ASSIGNMENT
Check every line of the material for the word "none". Copy those that have it.
------------------------------------------------------------------------
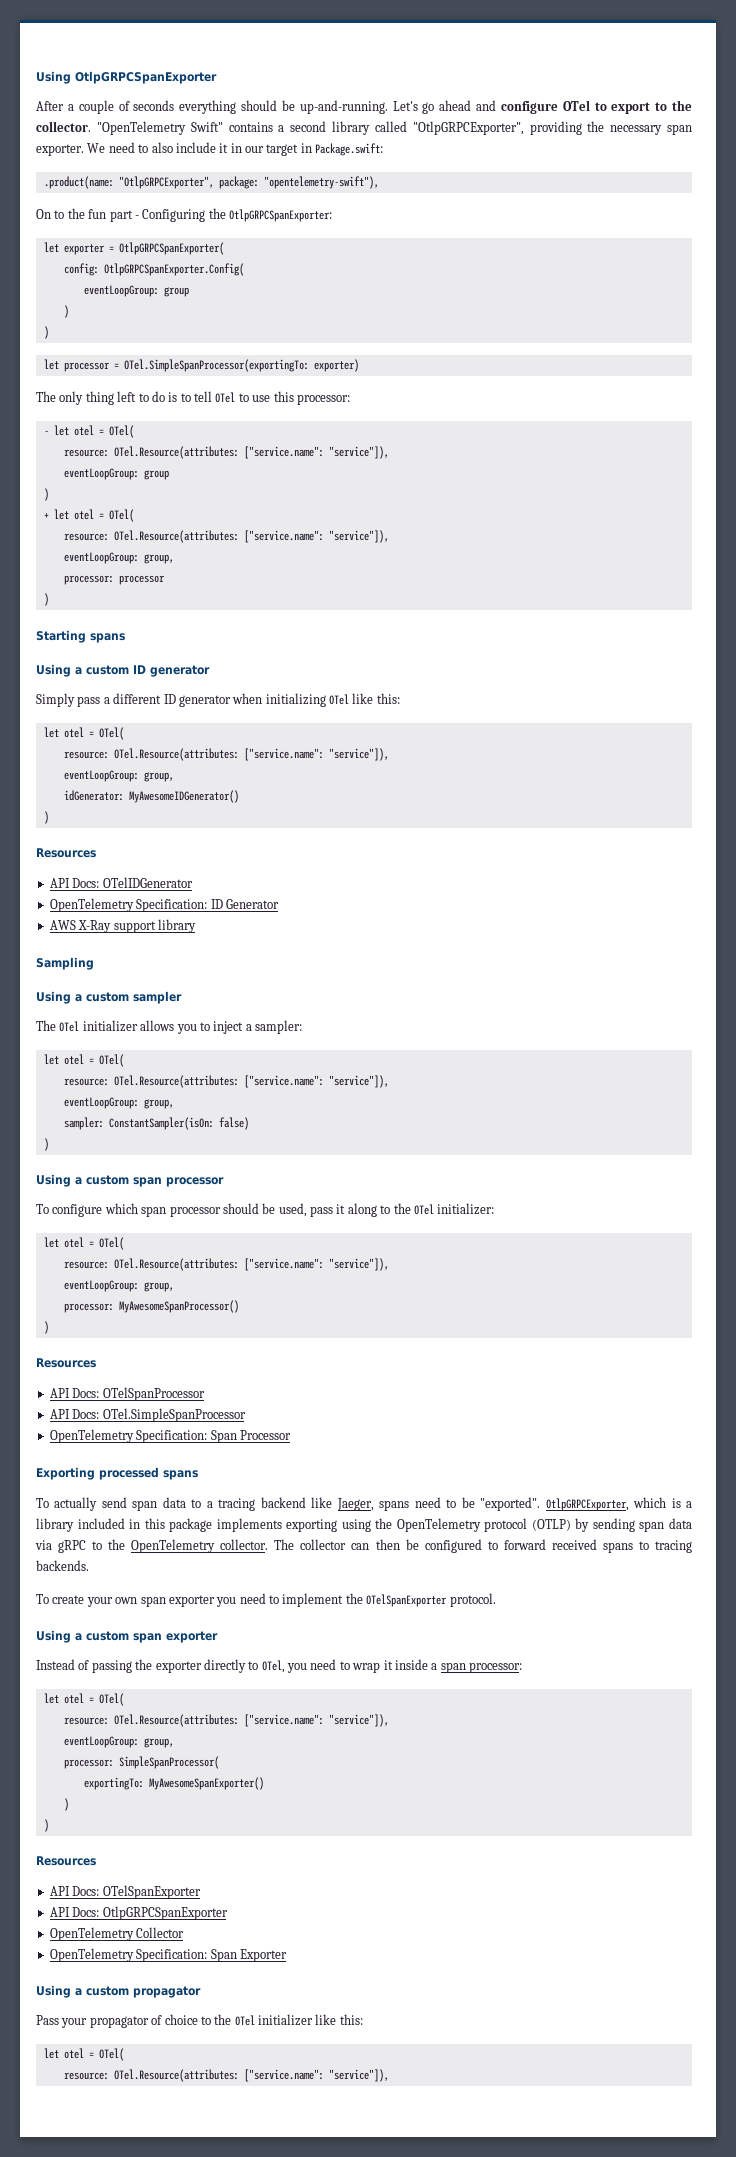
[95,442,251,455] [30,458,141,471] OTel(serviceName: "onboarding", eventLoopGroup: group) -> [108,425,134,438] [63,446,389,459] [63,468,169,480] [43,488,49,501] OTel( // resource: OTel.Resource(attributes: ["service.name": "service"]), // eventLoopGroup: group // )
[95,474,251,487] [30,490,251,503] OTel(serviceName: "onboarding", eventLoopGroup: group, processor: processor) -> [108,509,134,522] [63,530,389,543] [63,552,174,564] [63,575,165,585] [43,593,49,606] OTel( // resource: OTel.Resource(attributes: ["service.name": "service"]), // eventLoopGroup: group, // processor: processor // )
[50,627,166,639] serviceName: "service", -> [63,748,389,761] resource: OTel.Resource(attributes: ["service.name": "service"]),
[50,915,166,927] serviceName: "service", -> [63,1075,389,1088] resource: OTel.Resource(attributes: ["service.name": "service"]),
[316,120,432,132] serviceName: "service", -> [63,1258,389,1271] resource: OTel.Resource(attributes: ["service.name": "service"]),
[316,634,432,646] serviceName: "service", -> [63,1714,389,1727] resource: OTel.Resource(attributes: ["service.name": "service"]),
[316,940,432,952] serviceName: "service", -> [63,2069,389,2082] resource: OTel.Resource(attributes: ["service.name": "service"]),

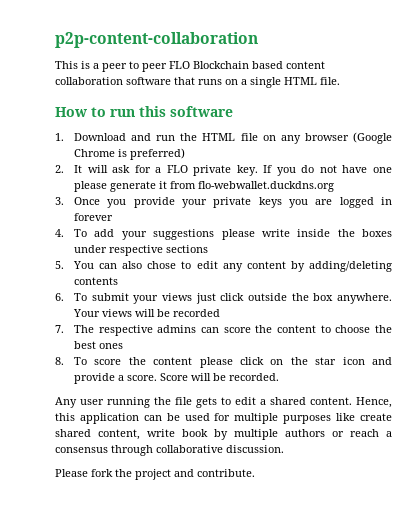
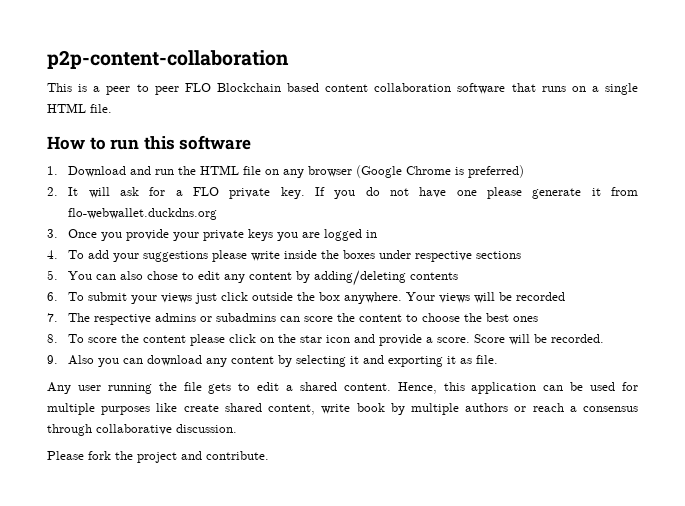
[74,213,114,221] forever -> (378, 234) none
(197, 329) none -> [200,313,277,322] or subadmins
(280, 377) none -> [47,355,499,367] // 9. Also you can download any content by selecting it and exporting it as file.

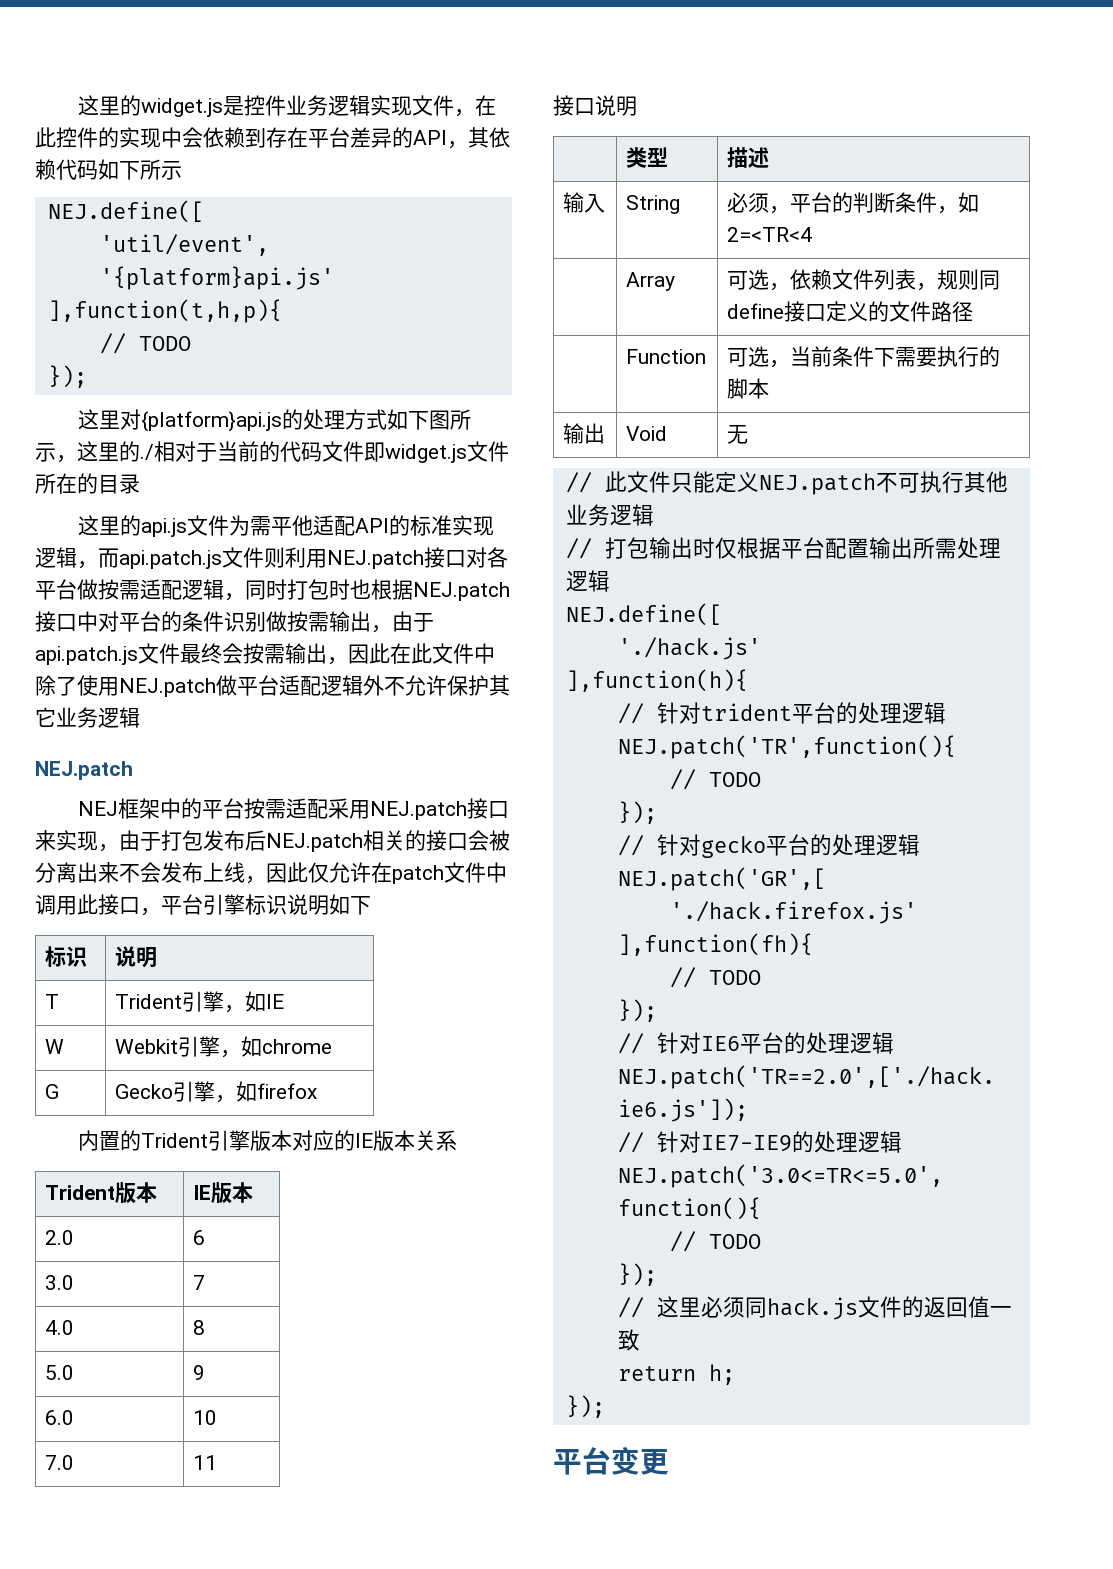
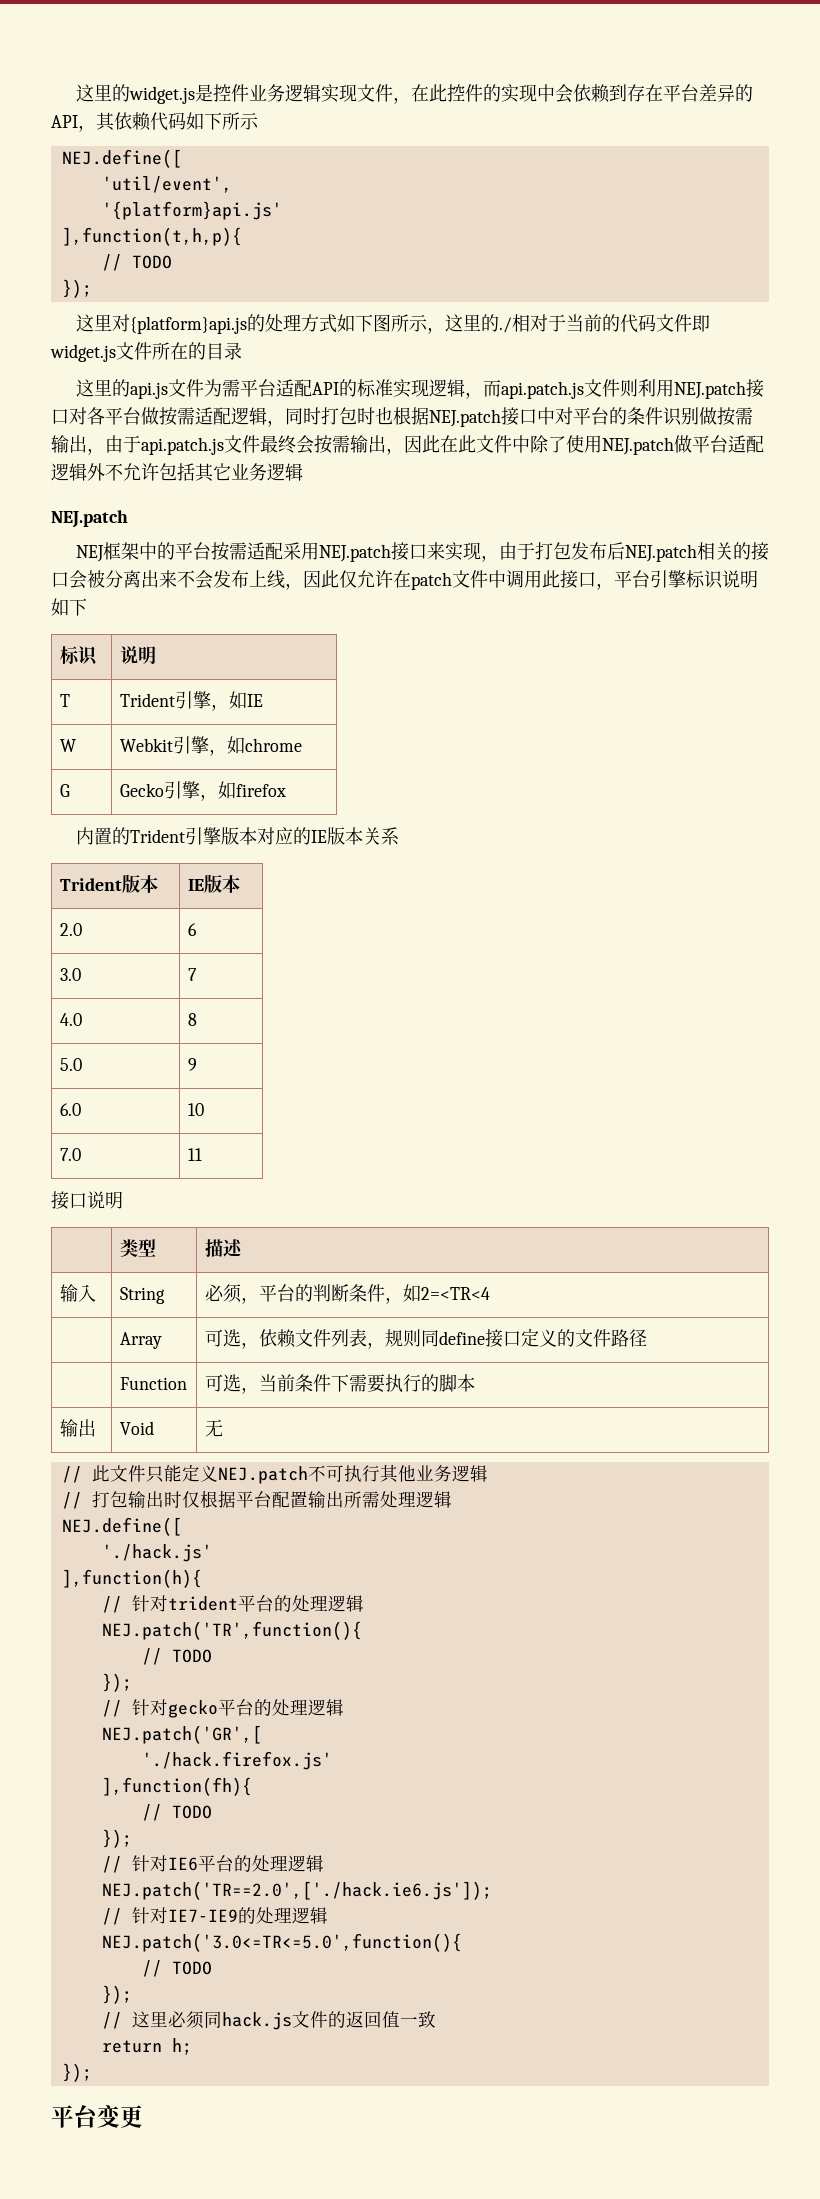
[292,515,314,536] 他 -> [257,379,276,397] 台
[447,675,489,696] 保护 -> [159,463,195,481] 包括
------------------------------------------------------------------------
RESULT FOR THIS EXERCISE
[74,213,114,221] forever -> (378, 234) none
(197, 329) none -> [200,313,277,322] or subadmins
(280, 377) none -> [47,355,499,367] // 9. Also you can download any content by selecting it and exporting it as file.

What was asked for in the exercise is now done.